You see, that’s the funny thing about depression and mental health disorders. Sometimes good intentions have a sour reception because sometimes all the depressed person wants is someone to be present. Not to comment, not to pass judgement, not to offer advice, not to be helpful. Okay, I shouldn’t generalise. I don’t mean to claim I speak for all people who experience depression, far from it. I just find it difficult to speak about myself openly- namely for the reasons above- I fear judgement and rejection. People often mistake my lack of personal engagement, my lack of ‘I’ statements as a lack of emotion or lack of personal engagement. I am a deeply emotional person, I just don’t like to show it because I am afraid. To share emotions, to share grief- especially over a stupid cat- is to open myself to judgement and ridicule which I have meticulously avoided thorough most of my life through a labyrinthine network of carefully crafted defense mechanisms. I didn’t have to place archers along my crenelations when I was with Molly, and although we lived apart because of unpleasant circumstances for the better part of a year, knowing she was with her dad and looked after was a comfort in and of itself.
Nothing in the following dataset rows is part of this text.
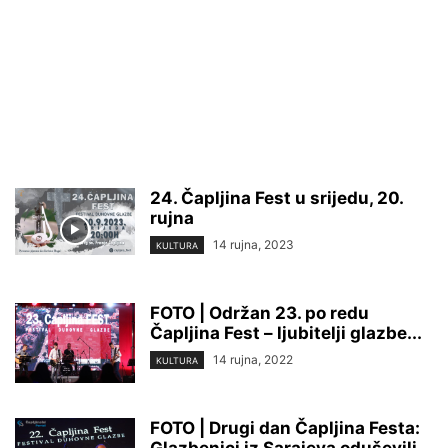
24. Čapljina Fest u srijedu, 20.
rujna
14 rujna, 2023
KULTURA
FOTO | Održan 23. po redu
Čapljina Fest – ljubitelji glazbe...
14 rujna, 2022
KULTURA
FOTO | Drugi dan Čapljina Festa:
Glazbenici iz Sarajeva oduševili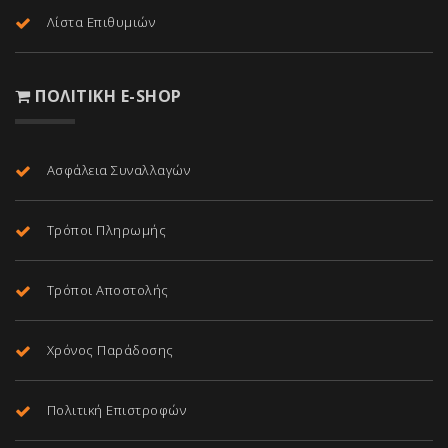
Λίστα Επιθυμιών
ΠΟΛΙΤΙΚΉ E-SHOP
Ασφάλεια Συναλλαγών
Τρόποι Πληρωμής
Τρόποι Αποστολής
Χρόνος Παράδοσης
Πολιτική Επιστροφών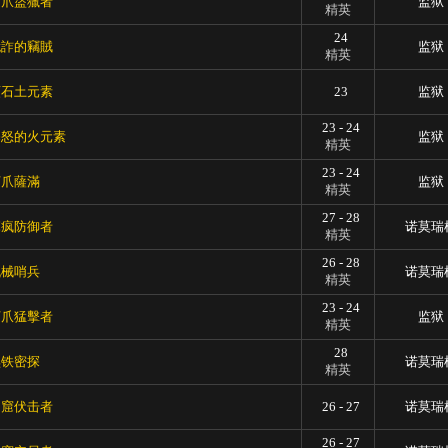
河爪盜獵者
监狱
精英
24
詭詐的竊賊
监狱
精英
頑石土元素
23
监狱
23 - 24
暴怒的火元素
监狱
精英
23 - 24
河爪薩滿
监狱
精英
27 - 28
麻疯防御者
诺莫瑞
精英
26 - 28
机械哨兵
诺莫瑞
精英
23 - 24
河爪猛擊者
监狱
精英
28
黑铁密探
诺莫瑞
精英
洞窟伏击者
26 - 27
诺莫瑞
26 - 27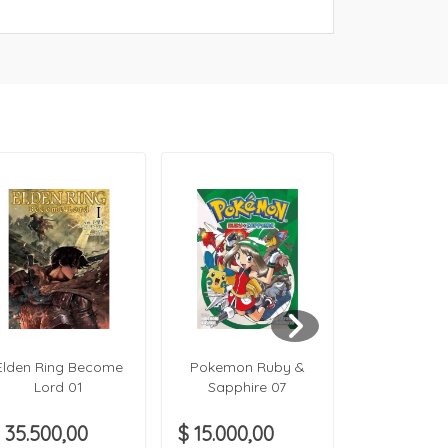
Elden Ring Become
Pokemon Ruby &
Pokemon 
Lord 01
Sapphire 07
Sapphir
 35.500,00
$ 15.000,00
$ 15.000,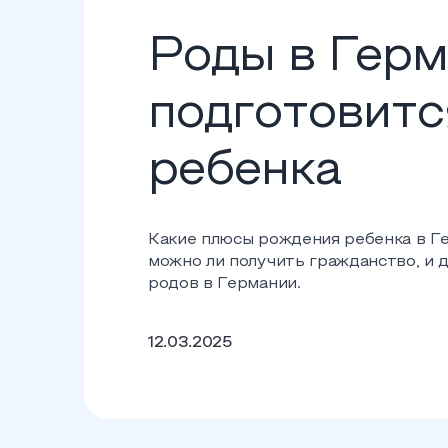
Роды в Герм
подготовитс
ребенка
Какие плюсы рождения ребенка в Ге
можно ли получить гражданство, и 
родов в Германии.
12.03.2025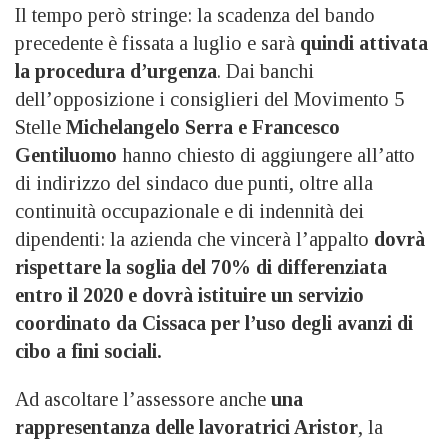
Il tempo però stringe: la scadenza del bando
precedente è fissata a luglio e sarà
quindi attivata
la procedura d’urgenza
. Dai banchi
dell’opposizione i consiglieri del Movimento 5
Stelle
Michelangelo Serra e Francesco
Gentiluomo
hanno chiesto di aggiungere all’atto
di indirizzo del sindaco due punti, oltre alla
continuità occupazionale e di indennità dei
dipendenti: la azienda che vincerà l’appalto
dovrà
rispettare la soglia del 70% di differenziata
entro il 2020 e dovrà istituire un servizio
coordinato da Cissaca per l’uso degli avanzi di
cibo a fini sociali.
Ad ascoltare l’assessore anche
una
rappresentanza delle lavoratrici Aristor
, la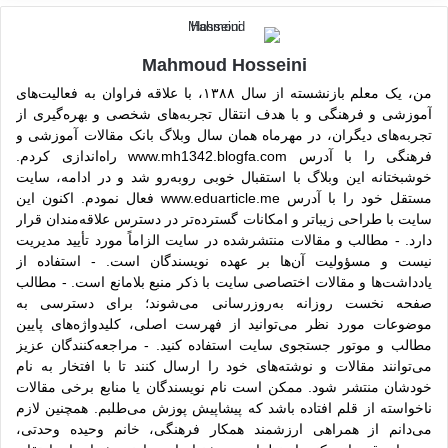
Mahmoud Hosseini
من، یک معلم بازنشسته از سال ۱۳۸۸، با علاقه فراوان به فعالیت‌های
آموزشی و فرهنگی و با هدف انتقال تجربه‌های شخصی و بهره‌گیری از
تجربه‌های دیگران، در مهرماه همان سال وبلاگ بانک مقالات آموزشی و
فرهنگی را با آدرس www.mh1342.blogfa.com راه‌اندازی کردم.
خوشبختانه این وبلاگ با استقبال خوبی روبه‌رو شد و در ادامه، سایت
مستقل خود را با آدرس www.eduarticle.me فعال نمودم. اکنون این
سایت با طراحی زیباتر و امکانات گسترده‌تر در دسترس علاقه‌مندان قرار
دارد. - مطالب و مقالات منتشرشده در سایت الزاماً مورد تأیید مدیریت
نیست و مسؤولیت آن‌ها بر عهده نویسندگان است. - استفاده از
یادداشت‌ها و مقالات اختصاصی سایت با ذکر منبع بلامانع است. - مطالب
صفحه نخست روزانه به‌روزرسانی می‌شوند؛ برای دسترسی به
موضوعات مورد نظر می‌توانید از فهرست اصلی، کلیدواژه‌های پایین
مطالب و موتور جستجوی سایت استفاده کنید. - مراجعه‌کنندگان عزیز
می‌توانند مقالات و نوشته‌های خود را ارسال کنند تا با افتخار به نام
خودشان منتشر شود. ممکن است نام نویسندگان یا منابع برخی مقالات
ناخواسته از قلم افتاده باشد که پیشاپیش پوزش می‌طلبم. همچنین لازم
می‌دانم از همراهی ارزشمند همکار فرهنگی، خانم وحیده وحدتی،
That’s gone now. That simple comfort has evaporated. I feel alone now, more alone than ever before in my life. I realise as I write it that this is the grief talking through my fingers, but this grief is so palpable and the loss so stomach-turningly real that I cannot help but believe in it. I miss that stupid cat for my own stupid, nonsensical, selfish reasons. And I blogged about it. Ffffffff-
RIP Miss Molly Doombringer- You meant more to me than your feline brain ever knew, and that’s why I loved you, and that’s why I miss you so much.